TEXTO PROPORCIONADO:
┄┄┄┄┄┄

La maldición de los presidentes

Todos los políticos construyen un papel del que ya no pueden desprenderse hasta la muerte

La maldición de los presidentes

George H.W. Bush y Borís Yeltsin. | Europa Press

Es un tópico decir que todos tienen doble vida: en términos psicoanalíticos sería cierto, pues el inconsciente y la conciencia serían como seres diferentes que convergerían sólo por accidente. Pero esta precisión sólo sirve para enturbiar las cosas. Nos vamos a referir a lo que habitualmente entendemos por doble vida: vivir en dos dimensiones diferentes con un papel diferente en cada una de ellas. Por ejemplo un psicópata que quiere mucho a su esposa y a sus hijos, pero que luego anda por carreteras perdidas matando a chicas que hacen autoestop. En un espacio hace de padre devoto y esposo intachable, y en el otro de máquina sádica. Es lo que le pasa al doctor Jekyll. Mejor ejemplo imposible para ilustrar el concepto de doble vida. 

Los actores se acercan periódicamente al vértigo de la doble vida. Tanto los de cine como los de teatro padecen de vez en cuando el problema de tener que repartir su carne y su mente entre dos seres diferentes: el de siempre, y el que se está imponiendo a través del personaje que interpretan, y que a veces tiene maneras de invasor que lo quiere todo. Pero luego, cuando acaba la función o el rodaje de la película, el ser habitual regresa para reinar si bien a veces con cierta dificultad, sobre todo cuando el invasor se ha enraizado con demasiada fuerza en la mente del actor y no se quiere marchar. Sólo se conocen algunos casos en los que el papel se ha impuesto al actor. Las leyendas hablan de Béla Lugosi y de Johnny Weissmüller, que se quedaron para siempre presos en las figuras de Drácula y Tarzán. Por extraño que parezca, nos estamos acercando al universo de la política, pues las trágicas vidas de Lugosi y Weissmüller se aproximan a la vida y hasta a la muerte de algunos políticos. Lo digo porque creo que todos los presidentes construyen un papel del que ya no pueden desprenderse hasta la muerte, como los desdichados actores que encarnaron a Drácula y a Tarzán.

┄┄┄┄┄┄

LISTADO:
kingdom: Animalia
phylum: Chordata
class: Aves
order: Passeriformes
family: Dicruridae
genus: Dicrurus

┄┄┄┄┄┄

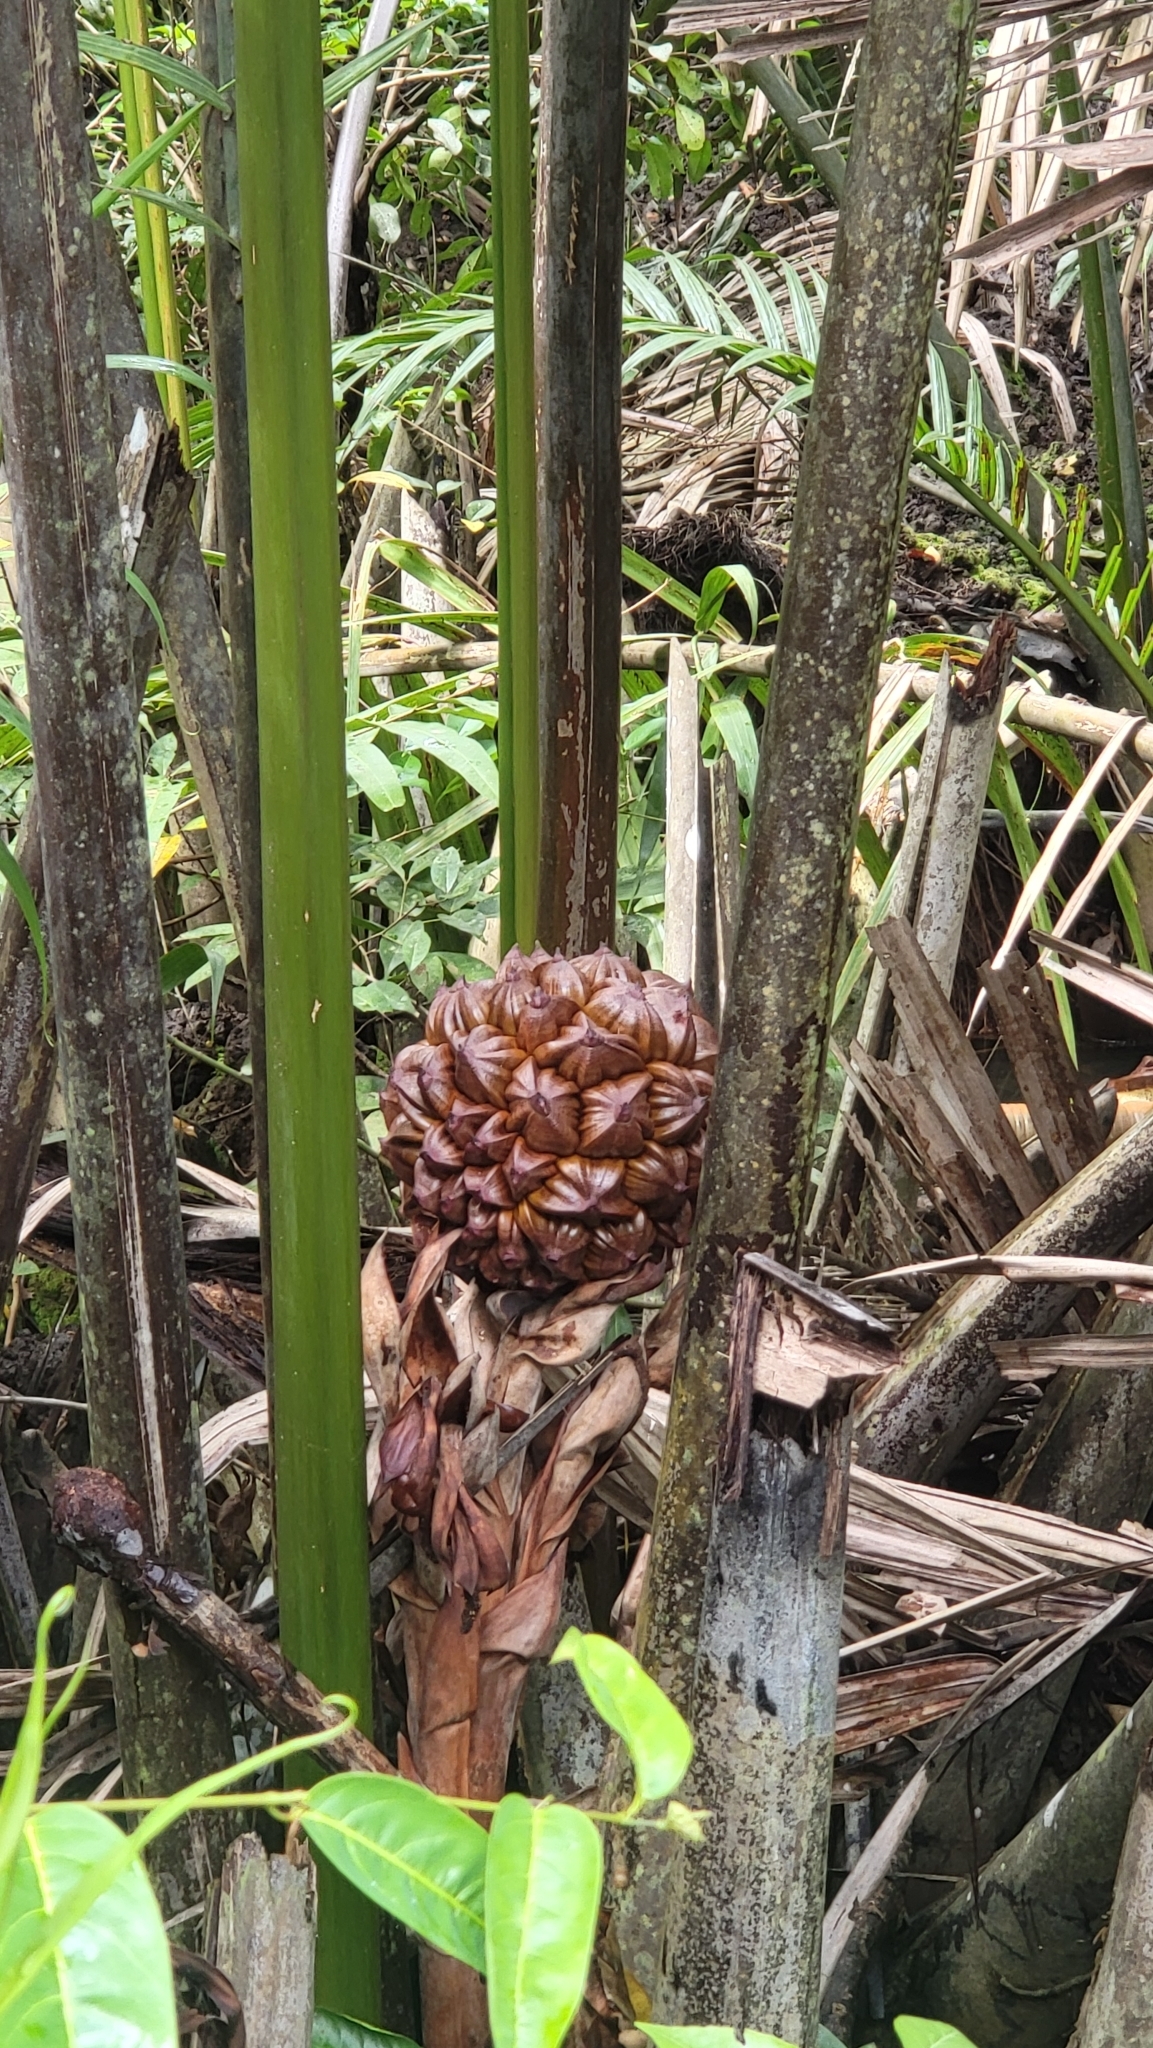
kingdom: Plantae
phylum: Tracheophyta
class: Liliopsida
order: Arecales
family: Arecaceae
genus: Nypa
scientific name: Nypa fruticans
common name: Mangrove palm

┄┄┄┄┄┄

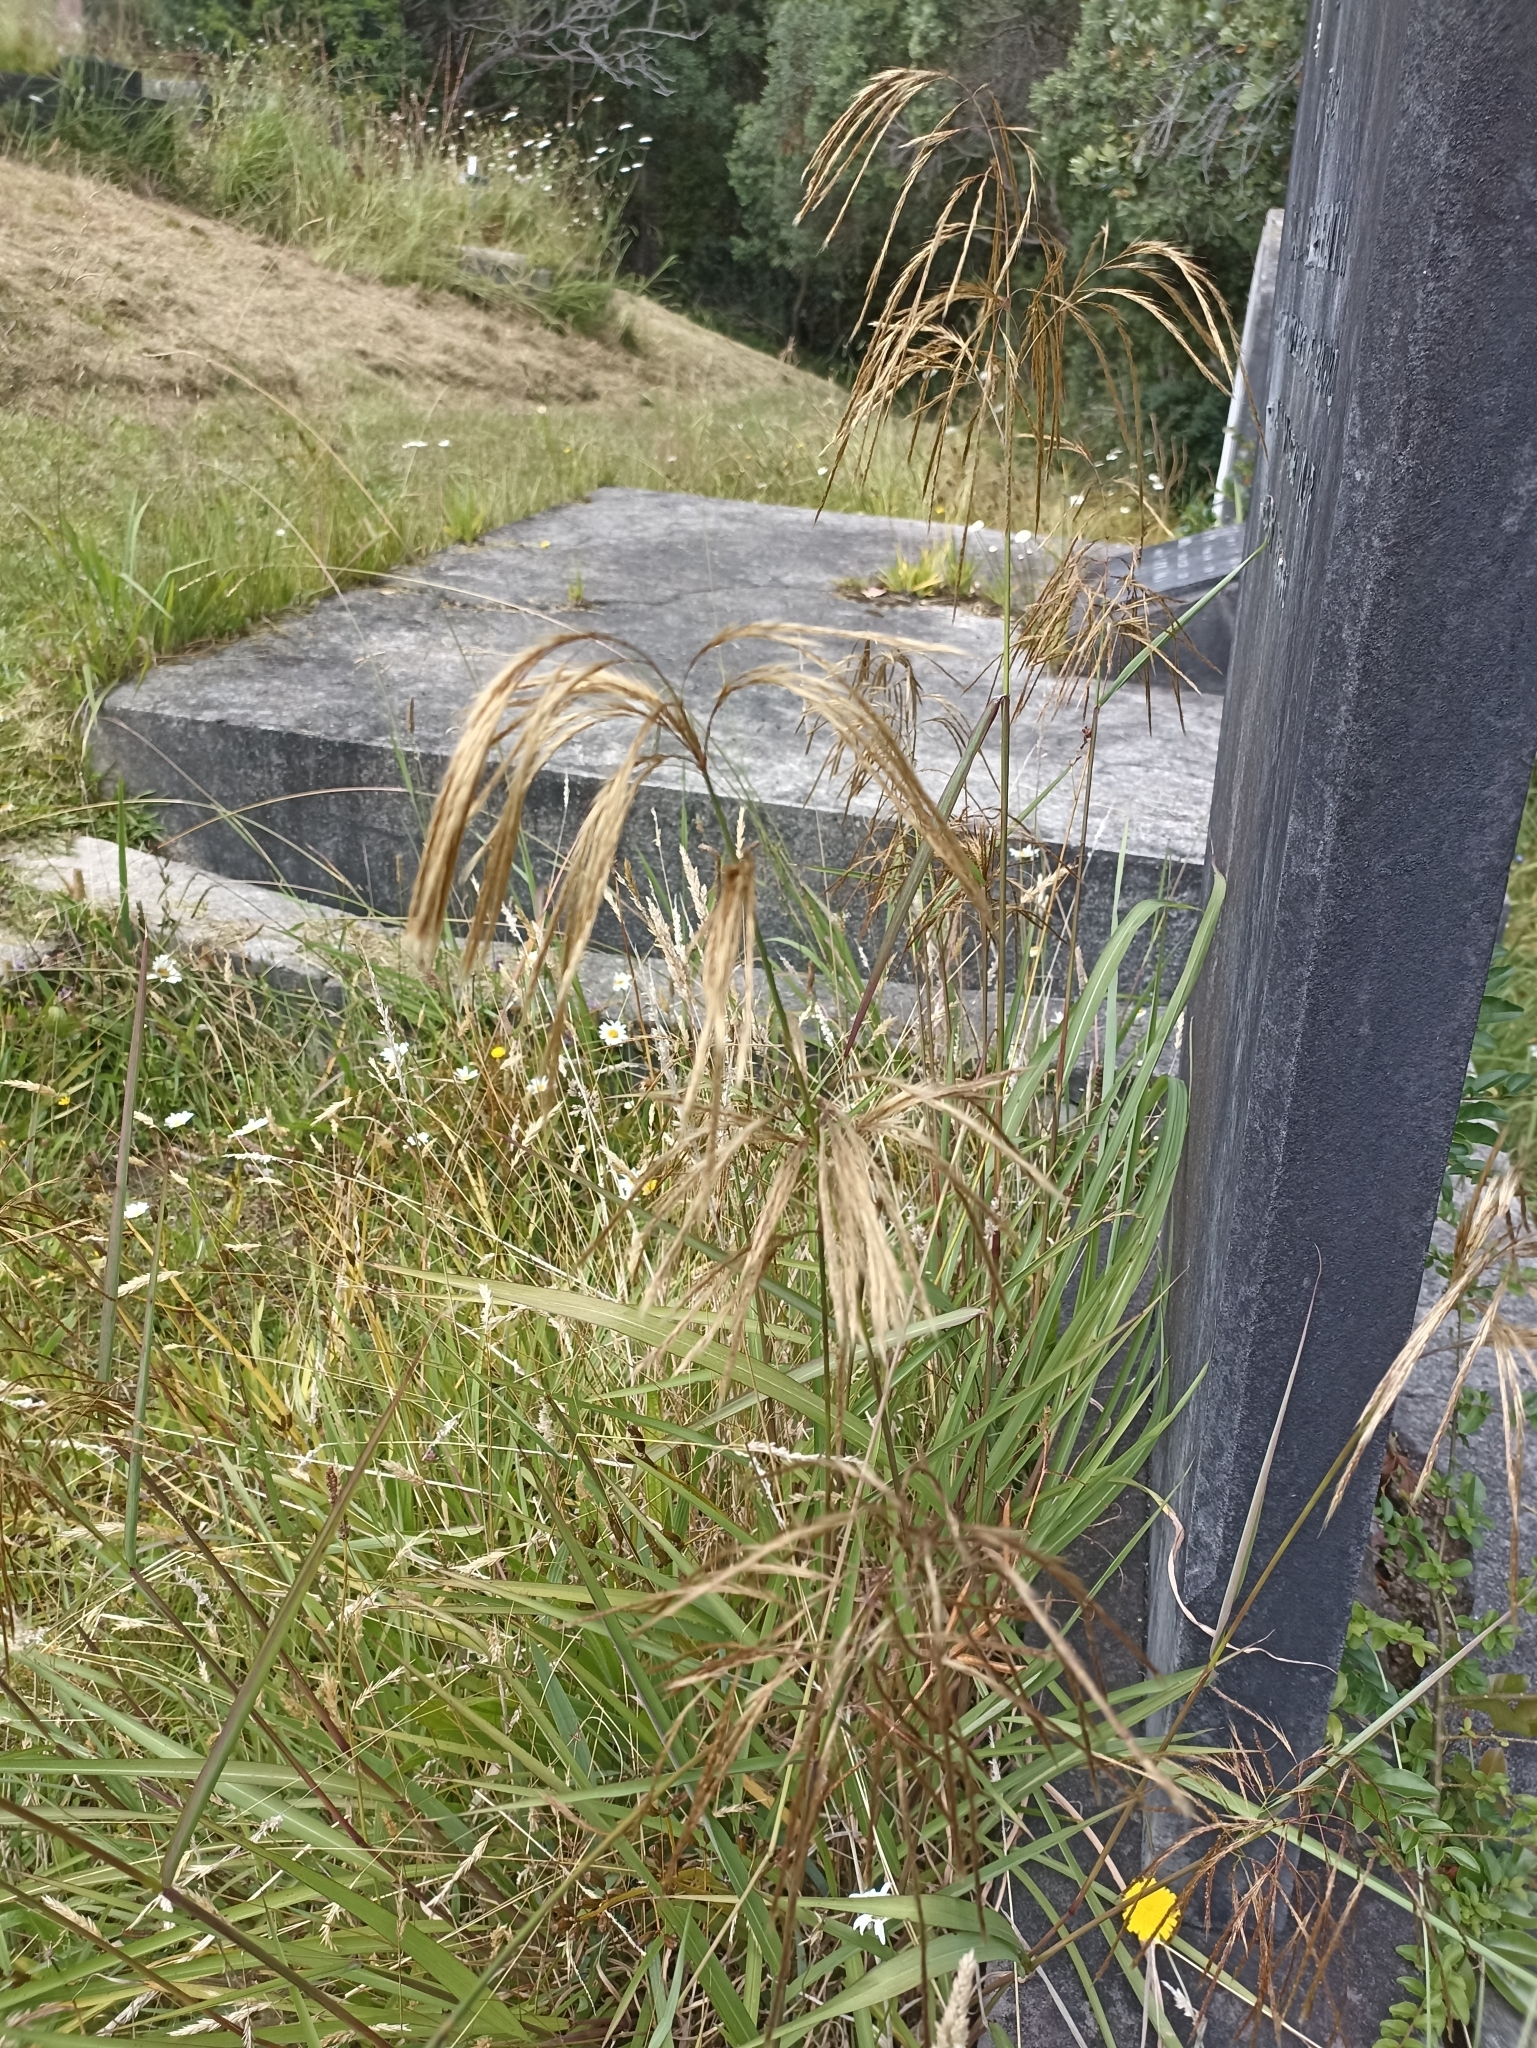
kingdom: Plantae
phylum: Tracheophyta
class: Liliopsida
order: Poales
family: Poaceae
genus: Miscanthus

┄┄┄┄┄┄

OBJETIVO:
Enumera todas las personas reales mencionadas por su nombre en el texto sobre la maldición de los presidentes, excluyendo los personajes de ficción.

SOLUCIÓN:
George H.W. Bush
Borís Yeltsin
Béla Lugosi
Johnny Weissmüller